Study: Seabird won’t be harmed by wind project for Clallam, other PUDs

PORT ANGELES — A proposed wind power project in Southwest Washington that the Clallam County Public Utility District financially supports will not have a significant impact on the small seabird known as the marbled murrelet, a scientific peer review concluded.

Energy Northwest, a consortium of 27 public power providers in Washington, wants to install up to 32 wind turbines on land leased from the state.

Public utilities in Clallam, Mason, Grays Harbor and Pacific counties are sharing development costs of the Radar Ridge project near Naselle, a Pacific County town of 400.

Advocates said the project will create jobs and help utilities meet a state mandate for renewable energy.

Environmentalists have said the wind farm could put the declining marbled murrelet population at risk.

2006 initiative

Clallam County PUD’s interest in the project stems from Initiative 937, the Clean Energy Initiative that voters approved in 2006.

The legislation requires PUDs the size of Clallam’s to get 15 percent of their power from renewable sources by 2020.

Investor- and consumer-owned utilities with more than 25,000 customers must obtain 3 percent of their energy from “green” sources beginning in 2012.

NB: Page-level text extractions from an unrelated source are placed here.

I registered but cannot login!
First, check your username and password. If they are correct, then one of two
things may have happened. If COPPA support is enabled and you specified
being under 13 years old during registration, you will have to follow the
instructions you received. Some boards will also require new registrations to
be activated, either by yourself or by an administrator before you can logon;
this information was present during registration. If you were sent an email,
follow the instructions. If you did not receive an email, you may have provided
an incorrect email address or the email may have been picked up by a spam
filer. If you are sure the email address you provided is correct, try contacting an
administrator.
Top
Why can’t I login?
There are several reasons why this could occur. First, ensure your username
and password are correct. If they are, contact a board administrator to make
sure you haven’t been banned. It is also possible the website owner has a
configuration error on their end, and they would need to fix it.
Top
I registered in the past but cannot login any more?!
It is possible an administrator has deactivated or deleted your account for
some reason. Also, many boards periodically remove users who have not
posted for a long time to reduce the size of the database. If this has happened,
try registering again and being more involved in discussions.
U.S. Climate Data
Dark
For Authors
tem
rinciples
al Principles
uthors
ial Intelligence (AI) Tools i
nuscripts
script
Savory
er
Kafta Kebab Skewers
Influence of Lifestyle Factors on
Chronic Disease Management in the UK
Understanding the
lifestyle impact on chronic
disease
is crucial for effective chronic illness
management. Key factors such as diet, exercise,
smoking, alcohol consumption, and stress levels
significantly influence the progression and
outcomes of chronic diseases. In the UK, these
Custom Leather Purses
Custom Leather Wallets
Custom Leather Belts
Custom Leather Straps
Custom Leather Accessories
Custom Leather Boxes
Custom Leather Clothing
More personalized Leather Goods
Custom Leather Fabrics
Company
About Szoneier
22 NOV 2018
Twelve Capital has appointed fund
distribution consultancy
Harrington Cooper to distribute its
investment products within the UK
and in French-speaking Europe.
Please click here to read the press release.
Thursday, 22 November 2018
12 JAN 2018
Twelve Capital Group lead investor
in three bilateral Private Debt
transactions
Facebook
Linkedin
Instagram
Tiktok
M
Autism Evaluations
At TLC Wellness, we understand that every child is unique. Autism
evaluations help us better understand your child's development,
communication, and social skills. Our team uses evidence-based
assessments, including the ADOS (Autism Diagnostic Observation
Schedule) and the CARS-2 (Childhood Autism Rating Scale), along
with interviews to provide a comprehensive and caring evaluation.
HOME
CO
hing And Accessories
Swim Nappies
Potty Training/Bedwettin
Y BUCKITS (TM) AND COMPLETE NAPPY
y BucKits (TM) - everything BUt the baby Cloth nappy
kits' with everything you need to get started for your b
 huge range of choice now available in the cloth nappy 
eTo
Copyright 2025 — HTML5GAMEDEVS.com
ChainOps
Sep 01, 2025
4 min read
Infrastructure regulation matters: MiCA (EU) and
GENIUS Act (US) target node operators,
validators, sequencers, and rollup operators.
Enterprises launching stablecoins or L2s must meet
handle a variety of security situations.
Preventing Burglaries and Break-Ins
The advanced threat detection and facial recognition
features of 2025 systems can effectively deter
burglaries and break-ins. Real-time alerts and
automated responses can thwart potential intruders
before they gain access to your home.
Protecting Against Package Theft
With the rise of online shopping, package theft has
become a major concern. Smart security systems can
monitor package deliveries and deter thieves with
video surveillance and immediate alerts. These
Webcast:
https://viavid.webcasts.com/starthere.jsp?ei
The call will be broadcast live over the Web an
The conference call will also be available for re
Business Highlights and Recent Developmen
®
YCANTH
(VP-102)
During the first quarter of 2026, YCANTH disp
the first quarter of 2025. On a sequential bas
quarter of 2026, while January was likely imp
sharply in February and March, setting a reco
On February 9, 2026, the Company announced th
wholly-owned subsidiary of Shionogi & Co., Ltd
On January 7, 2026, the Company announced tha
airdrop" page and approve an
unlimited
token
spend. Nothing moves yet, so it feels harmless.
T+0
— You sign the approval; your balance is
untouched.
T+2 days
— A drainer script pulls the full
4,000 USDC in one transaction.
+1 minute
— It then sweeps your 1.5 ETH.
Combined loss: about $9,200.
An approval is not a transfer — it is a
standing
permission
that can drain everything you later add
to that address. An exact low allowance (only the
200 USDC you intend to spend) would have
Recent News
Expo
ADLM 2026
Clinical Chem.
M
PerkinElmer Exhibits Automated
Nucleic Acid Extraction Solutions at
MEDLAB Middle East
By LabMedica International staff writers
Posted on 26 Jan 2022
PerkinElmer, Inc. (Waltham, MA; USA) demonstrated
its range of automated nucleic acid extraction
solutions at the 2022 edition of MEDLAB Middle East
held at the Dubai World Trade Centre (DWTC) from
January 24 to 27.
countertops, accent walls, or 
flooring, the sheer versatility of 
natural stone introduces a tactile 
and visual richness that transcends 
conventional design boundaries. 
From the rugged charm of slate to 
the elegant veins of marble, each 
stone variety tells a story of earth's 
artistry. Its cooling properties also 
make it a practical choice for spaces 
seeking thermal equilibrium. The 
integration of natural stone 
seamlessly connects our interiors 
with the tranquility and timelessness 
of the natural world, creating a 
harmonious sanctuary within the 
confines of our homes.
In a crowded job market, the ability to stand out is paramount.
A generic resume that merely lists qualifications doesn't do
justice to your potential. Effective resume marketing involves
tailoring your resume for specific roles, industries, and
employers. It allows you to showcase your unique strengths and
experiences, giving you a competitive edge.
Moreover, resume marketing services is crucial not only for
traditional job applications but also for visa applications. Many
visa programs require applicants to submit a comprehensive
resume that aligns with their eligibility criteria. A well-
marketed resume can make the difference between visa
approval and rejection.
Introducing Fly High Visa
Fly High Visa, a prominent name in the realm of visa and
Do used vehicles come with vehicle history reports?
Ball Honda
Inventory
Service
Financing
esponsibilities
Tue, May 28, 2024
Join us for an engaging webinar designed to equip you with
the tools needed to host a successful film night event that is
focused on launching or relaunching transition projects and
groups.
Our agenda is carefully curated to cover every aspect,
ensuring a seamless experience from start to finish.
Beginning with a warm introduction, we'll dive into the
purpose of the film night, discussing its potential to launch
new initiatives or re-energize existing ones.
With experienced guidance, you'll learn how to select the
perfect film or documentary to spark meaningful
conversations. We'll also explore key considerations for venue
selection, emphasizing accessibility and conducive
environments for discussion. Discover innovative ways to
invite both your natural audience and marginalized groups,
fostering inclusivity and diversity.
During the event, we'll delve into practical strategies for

That requirement jumps to 9 percent in 2016 and to 15 percent by 2020.

Hydroelectricity is not considered a renewable source.

Washington customers get about two-thirds of their electricity from hydropower and about one-third from coal, nuclear and natural gas.

Michigan State University statistics professor Dr. Raoul LePage concluded in his peer review that the Radar Ridge risk model is mathematically valid and would not result in incorrect conclusions.

LePage concluded there are few marbled murrelets in the project area.

He used data from three years of breeding-season studies done by Hamer Environmental.

An initial peer review on the risk model was made by Brian Cooper of ABR Inc.

Both studies found that the number of murrelets affected by the wind project would not be significant.

“It is important that decisions regarding this project are based upon an objective review of the best available scientific information,” said Matt Samuelson, who chairs the Radar Ridge participants committee.

Samuelson said the peer reviews address “misconceptions” about the project a state Department of Natural Resources report raised in July 2009. He said that report was based on incomplete data.

Marbled murrelets are robin-sized seabirds that were listed as threatened in 1992.

Next step

Jeff Beaman, Clallam County PUD spokesman, said the next step is for the state to determine if an environmental assessment is sufficient or a rigorous and more expensive environmental impact statement is necessary.

Beaman said the PUD has no sense of when that decision will come.

“Our position is the environmental assessment is sufficient,” he said.

“We don’t believe an environmental impact statement will result in a greater understanding of the impacts.”

Radar Ridge could produce up to 82 megawatts of electricity, enough to power about 18,000 homes.

The turbine towers could be as tall as 262 feet.